Final answer:
To calculate how long it will take Phoebe to repay her $6,400 credit card debt with a 16% APR and monthly payments of $225, we use the amortization formula for loans, adjusted to solve for the number of payments using logarithms.
Step-by-step explanation:
Phoebe is dealing with a credit card debt of $6,400 and wants to pay it off by making monthly payments of $225. The credit card has an Annual Percentage Rate (APR) of 16%, compounded monthly. To determine how long it will take her to pay off the debt, we can use the formula for the amortization of a loan, which takes into account the charges due to the interest rate.
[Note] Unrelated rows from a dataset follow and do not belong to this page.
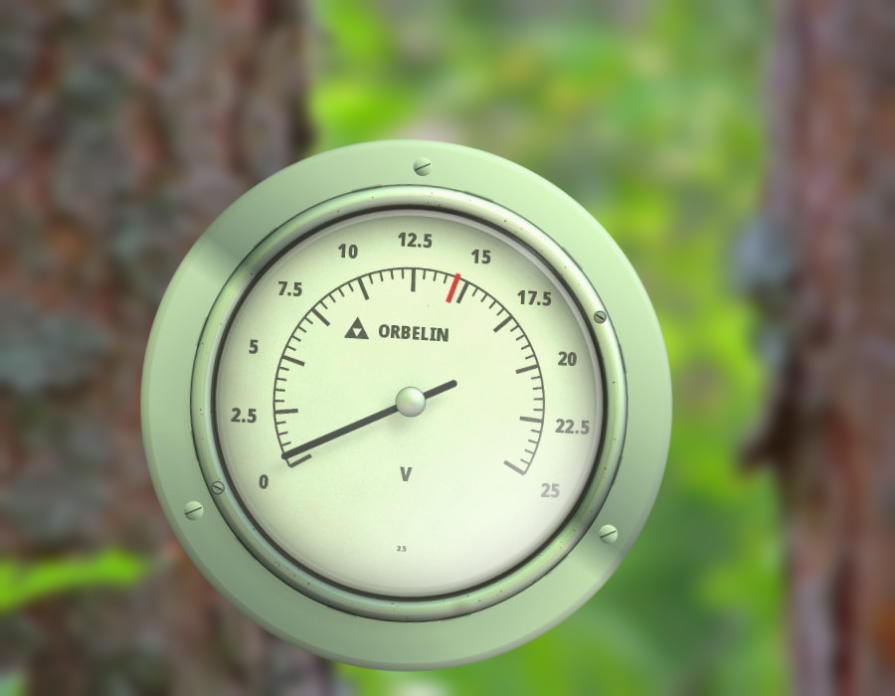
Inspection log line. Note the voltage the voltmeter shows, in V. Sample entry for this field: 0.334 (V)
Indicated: 0.5 (V)
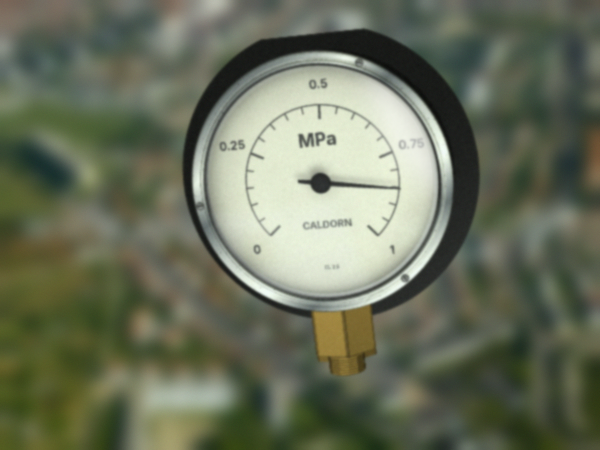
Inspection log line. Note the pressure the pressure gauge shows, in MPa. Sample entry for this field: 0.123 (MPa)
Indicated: 0.85 (MPa)
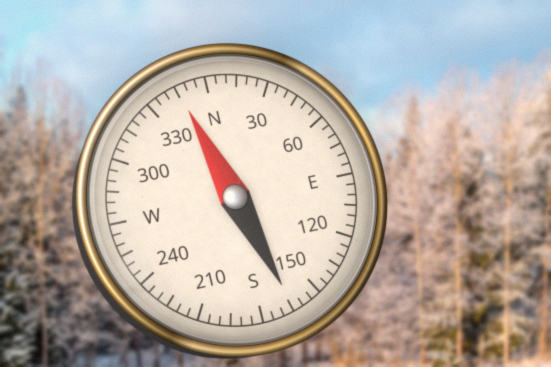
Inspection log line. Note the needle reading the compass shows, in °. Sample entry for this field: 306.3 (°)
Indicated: 345 (°)
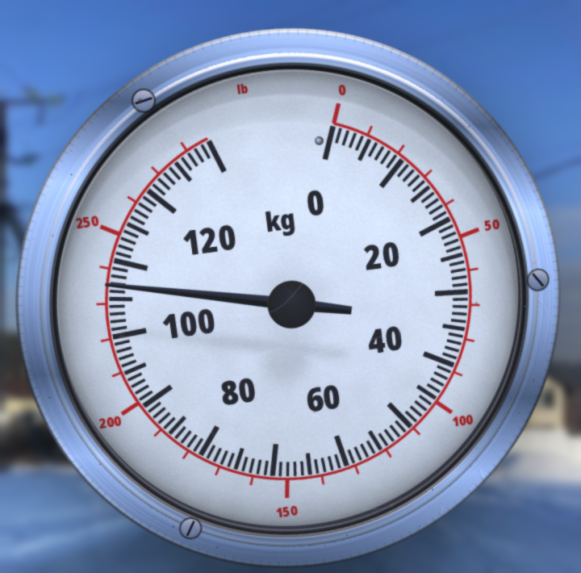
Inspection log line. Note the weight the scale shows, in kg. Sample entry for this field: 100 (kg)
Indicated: 107 (kg)
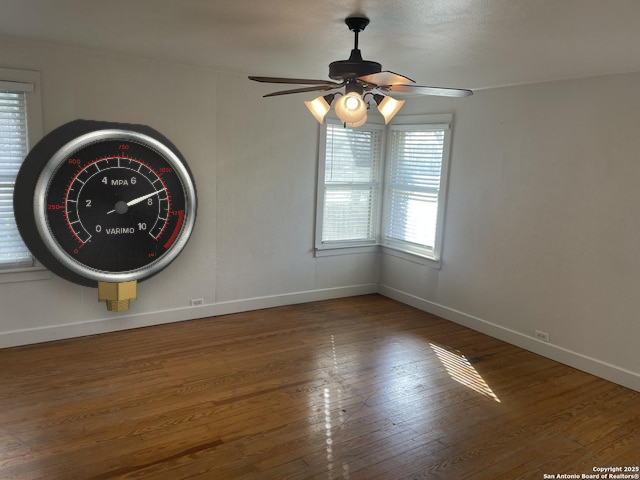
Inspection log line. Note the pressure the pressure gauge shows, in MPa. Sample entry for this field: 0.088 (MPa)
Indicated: 7.5 (MPa)
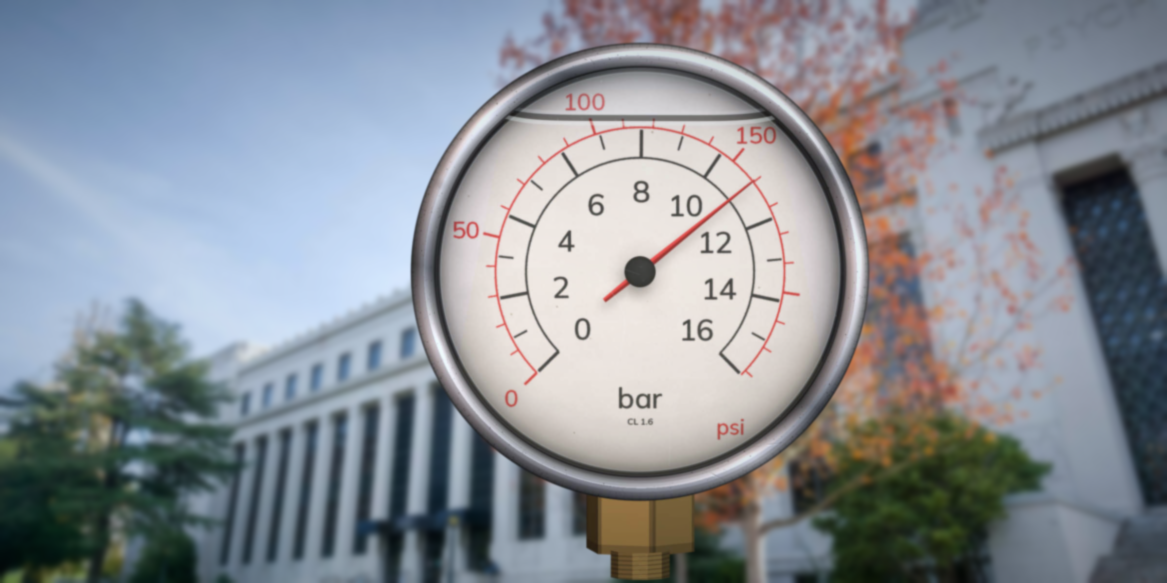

Let P be the principal amount ($6,400), r be the monthly interest rate (16% APR divided by 12 months), and n be the total number of payments. The formula for the monthly payment M on an amortizing loan is:
M = P * (r / (1 - (1 + r)^(-n)))
However, since we know the monthly payments (M) and need to find the number of payments (n), we rearrange the formula to solve for n. This involves using logarithms, and the rearranged formula is:
n = -(log(1 - (P*r)/M)) / log(1+r)
By substituting the values into the formula, we calculate the number of months Phoebe will need to completely pay off her credit card debt. This calculation would typically be done using a calculator or spreadsheet software capable of handling such financial functions.